Claims by the Greens that their withdrawal from the coalition are linked to allegations of corruption and the resignations of CDU senators are merely a pretext. The recent resignation of Finance Senator Carsten Frigge was by no means as unexpected as Green members claim. Accusations against Frigge had already been levelled prior to his election to the post of finance senator at the end of March—with the votes of the Greens.

Frigge resigned at the end of November after only eight months in office following claims of corruption and illegal donations to the CDU connected to his consulting firm C4 Consulting. It emerged that Frigge sat on the board of one company with links to state banks and pocketed €5,600 per day for his consultancy expertise.

According to the Hamburg mayor, Christoph Ahlhaus (CDU), the Greens had reacted positively just last week to the appointment of CDU deputy Rüdiger Kruse as Frigge’s successor. Kruse is the managing director of the “Association for the Protection of German Forests” and had voted against his party’s line in the Bundestag over the issue of extending the use of nuclear power plants.

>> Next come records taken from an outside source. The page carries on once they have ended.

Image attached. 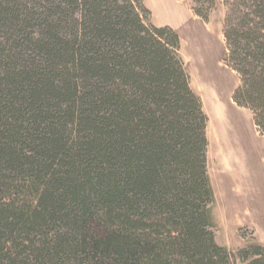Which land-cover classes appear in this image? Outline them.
I'll list each match as a JSON object with an SVG mask.
<instances>
[{"label": "trees", "instance_id": "obj_1", "mask_svg": "<svg viewBox=\"0 0 264 264\" xmlns=\"http://www.w3.org/2000/svg\"><path fill=\"white\" fill-rule=\"evenodd\" d=\"M227 8L233 101L264 135V0ZM142 0H0V264H264L215 238L207 117Z\"/></svg>", "mask_w": 264, "mask_h": 264}, {"label": "rangeland", "instance_id": "obj_2", "mask_svg": "<svg viewBox=\"0 0 264 264\" xmlns=\"http://www.w3.org/2000/svg\"><path fill=\"white\" fill-rule=\"evenodd\" d=\"M175 1L190 12L176 28L154 23L155 16L163 21L173 18L172 10L161 8L159 0L142 3L149 12L147 23L168 26L178 34V55L207 117L206 160L214 193L216 241L231 250L251 240L264 247V135L254 124L253 113L232 99L239 78L224 60L227 8L219 1L202 19L193 13L190 2ZM173 10L175 18H181L180 9Z\"/></svg>", "mask_w": 264, "mask_h": 264}, {"label": "crops", "instance_id": "obj_3", "mask_svg": "<svg viewBox=\"0 0 264 264\" xmlns=\"http://www.w3.org/2000/svg\"><path fill=\"white\" fill-rule=\"evenodd\" d=\"M180 4H178V2H176L175 0H159V5H160V7L161 8H165V7H167L168 8V10H169V12H170V9L172 10L171 12H170V15L173 17V18H171L169 21H163V20H157L156 19V16L153 18V21H154V23L156 24V25H165V24H168V25H170L171 27H173V28H176V27H178L179 25V21L181 22V20H183L184 18H185V15L187 16L186 17V19L188 18L189 19V17H190V12H188L186 9H185V7H184V5L183 4H181V2H179ZM159 5L157 6V7H159ZM172 7V8H171ZM173 8H175V9H180V14H181V18H179V19H176L175 18V12H174V10H173ZM175 13V14H174ZM183 18V19H182ZM176 20H177V22H176ZM178 25V26H177Z\"/></svg>", "mask_w": 264, "mask_h": 264}, {"label": "bare ground", "instance_id": "obj_4", "mask_svg": "<svg viewBox=\"0 0 264 264\" xmlns=\"http://www.w3.org/2000/svg\"><path fill=\"white\" fill-rule=\"evenodd\" d=\"M240 133H241V131H240ZM226 141H227V139H226ZM228 142V141H227Z\"/></svg>", "mask_w": 264, "mask_h": 264}]
</instances>
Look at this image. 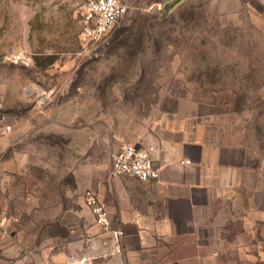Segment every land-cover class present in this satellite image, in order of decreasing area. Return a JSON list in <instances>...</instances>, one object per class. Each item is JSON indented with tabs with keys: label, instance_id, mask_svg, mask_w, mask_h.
<instances>
[{
	"label": "rangeland",
	"instance_id": "1",
	"mask_svg": "<svg viewBox=\"0 0 264 264\" xmlns=\"http://www.w3.org/2000/svg\"><path fill=\"white\" fill-rule=\"evenodd\" d=\"M83 1L0 0V264L61 263L94 229L86 189L171 113L210 115L264 185V0H144L103 43Z\"/></svg>",
	"mask_w": 264,
	"mask_h": 264
},
{
	"label": "crops",
	"instance_id": "2",
	"mask_svg": "<svg viewBox=\"0 0 264 264\" xmlns=\"http://www.w3.org/2000/svg\"><path fill=\"white\" fill-rule=\"evenodd\" d=\"M170 115L149 142L159 177L97 179L90 188L107 206L109 226H98L86 205L94 229L59 264H264L260 163L210 115Z\"/></svg>",
	"mask_w": 264,
	"mask_h": 264
},
{
	"label": "built area",
	"instance_id": "3",
	"mask_svg": "<svg viewBox=\"0 0 264 264\" xmlns=\"http://www.w3.org/2000/svg\"><path fill=\"white\" fill-rule=\"evenodd\" d=\"M144 0H84L82 4L83 33L94 43L108 41L113 29L122 17L135 5ZM6 106L0 100V139L8 134L13 125L8 121ZM155 146L141 141H123L112 156L110 175H131L147 181L159 177V169L154 166L152 152ZM189 163L190 159L183 160ZM84 203L92 211L95 222L107 227L110 223V212L102 202L98 192L88 188L84 192ZM122 234L115 231L116 239Z\"/></svg>",
	"mask_w": 264,
	"mask_h": 264
},
{
	"label": "water",
	"instance_id": "4",
	"mask_svg": "<svg viewBox=\"0 0 264 264\" xmlns=\"http://www.w3.org/2000/svg\"><path fill=\"white\" fill-rule=\"evenodd\" d=\"M167 3H172V1H175V0H165Z\"/></svg>",
	"mask_w": 264,
	"mask_h": 264
}]
</instances>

The reason given last Sunday by Justice Senator Till Steffen—the refusal of the CDU to part company with the chairman of local HSH Nordbank—is also unserious. The states of Hamburg and Schleswig-Holstein have pumped 13 and 18 percent of their entire budgets, respectively, into propping up the ailing bank—again with the votes of the Greens.

The Greens had no objections when it came to paying out huge amounts of taxpayers’ money to the banks and together with the CDU rejected a motion calling for a limit of half a million euros for the annual salaries of the managers of HSH Nordbank, together with a ban on bonuses.

There is literally nothing progressive to have emerged from the rule of the Greens in Hamburg. Even its plan for the renting of bicycles in the city has no long-term future.

At the same time, the Greens have not entirely excluded the possibility of new alliances with the CDU. The Green Bundestag faction chairman Renate Künast commented: “We do not, however, have to slam the doors [on the CDU] at a state level, although the probabilities are sinking.” The Green leader in Hesse, Tarek Al-Wazir, said: “Immediate conclusions for federal politics would be wrong. We should not make ourselves once again into an appendage of the SPD.”